Slate recently posted a good article on replacing Larry Bird as the great white basketball player. Rather, it's about the seeming need to do so, and the racial subtext of looking for a replacement for him. In other words, needing another great white player. (What's the matter with Dirk Nowitzki?)

Larry Bird, in case you don't know, grew up in the small town of French Lick, Indiana, and went to Indiana State University, hardly a college basketball power. His team, however, went on to the national finals in his senior year, losing to a Michigan State team starring Magic Johnson. Bird (and Johnson) went on to have great careers in the National Basketball Association, leading, respectively, the Boston Celtics and the Los Angeles Lakers, both great teams during their tenures with them. (By all accounts, they became good friends. Johnson, like most NBA players for the last few decades, is African-American).

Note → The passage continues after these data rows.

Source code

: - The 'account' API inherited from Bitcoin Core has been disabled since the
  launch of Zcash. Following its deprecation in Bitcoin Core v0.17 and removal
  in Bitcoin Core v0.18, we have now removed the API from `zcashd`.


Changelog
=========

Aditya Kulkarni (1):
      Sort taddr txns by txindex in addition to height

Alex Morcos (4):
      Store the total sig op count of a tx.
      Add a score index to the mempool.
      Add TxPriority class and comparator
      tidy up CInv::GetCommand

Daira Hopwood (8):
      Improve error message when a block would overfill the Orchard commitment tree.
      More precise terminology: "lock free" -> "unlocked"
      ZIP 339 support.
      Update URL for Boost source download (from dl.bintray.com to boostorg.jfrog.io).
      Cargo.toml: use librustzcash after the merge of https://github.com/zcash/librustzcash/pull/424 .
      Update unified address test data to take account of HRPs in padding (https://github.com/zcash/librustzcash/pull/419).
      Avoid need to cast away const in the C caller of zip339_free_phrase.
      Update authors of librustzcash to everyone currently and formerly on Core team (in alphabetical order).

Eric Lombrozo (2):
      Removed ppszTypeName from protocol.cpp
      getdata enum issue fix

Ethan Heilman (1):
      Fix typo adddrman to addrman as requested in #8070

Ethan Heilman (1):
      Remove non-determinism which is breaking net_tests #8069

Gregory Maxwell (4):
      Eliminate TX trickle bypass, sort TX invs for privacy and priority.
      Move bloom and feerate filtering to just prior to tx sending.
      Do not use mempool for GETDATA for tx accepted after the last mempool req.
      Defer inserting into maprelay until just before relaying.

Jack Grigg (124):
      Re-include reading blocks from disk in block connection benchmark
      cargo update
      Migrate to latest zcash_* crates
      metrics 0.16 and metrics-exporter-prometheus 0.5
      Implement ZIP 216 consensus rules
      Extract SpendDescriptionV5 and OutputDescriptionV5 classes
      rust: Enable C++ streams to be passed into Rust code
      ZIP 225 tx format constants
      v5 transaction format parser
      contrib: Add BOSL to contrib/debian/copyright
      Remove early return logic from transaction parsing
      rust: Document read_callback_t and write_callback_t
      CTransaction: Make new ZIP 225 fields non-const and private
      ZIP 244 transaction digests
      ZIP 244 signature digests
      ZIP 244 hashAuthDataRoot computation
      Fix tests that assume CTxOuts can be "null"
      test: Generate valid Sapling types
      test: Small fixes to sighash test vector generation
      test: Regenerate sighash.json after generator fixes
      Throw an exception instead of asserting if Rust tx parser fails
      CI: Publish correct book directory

I was going to see Glory Road, but never got around to it. No doubt the DVD will be out soon. This movie is, as they say, based on a real event -- an all-black team from a small college in Texas won the national championship, beating Kentucky, an all-white team (Pat Riley was a player on that team). George F. Will's column of Jan 22 (archived Jan 23) suggests that Glory Road is much too simple -- there were black players on several teams already, and the team with all blacks was highly ranked. San Francisco had won the national championship with four blacks some years earlier, for example, including Bill Russell. He's probably right. But there's still a point. There is, at least for some of us, a racial subtext to basketball. We tend to root for, or identify with, people who, more or less, look like us, and that we think are like us. Dirk Nowitzki wasn't born in the USA.

I try not to do this. Sometimes, when I succeed, I congratulate myself, and that's as bad, or worse. God help me to be truly race-blind, whether it's in basketball or the grocery store. I think that's the way it ought to be.

By the way, even in the NBA, the best teams are almost always coached by whites. (There have been, and are, some excellent African-American CEOs of NBA basketball teams.) Is that because whites are better coaches? I don't think so. At least part of it is to put a white face on a mostly black sport, I'm sure, which is not to say that, say, Rick Carlisle isn't a really good coach. But so are some blacks.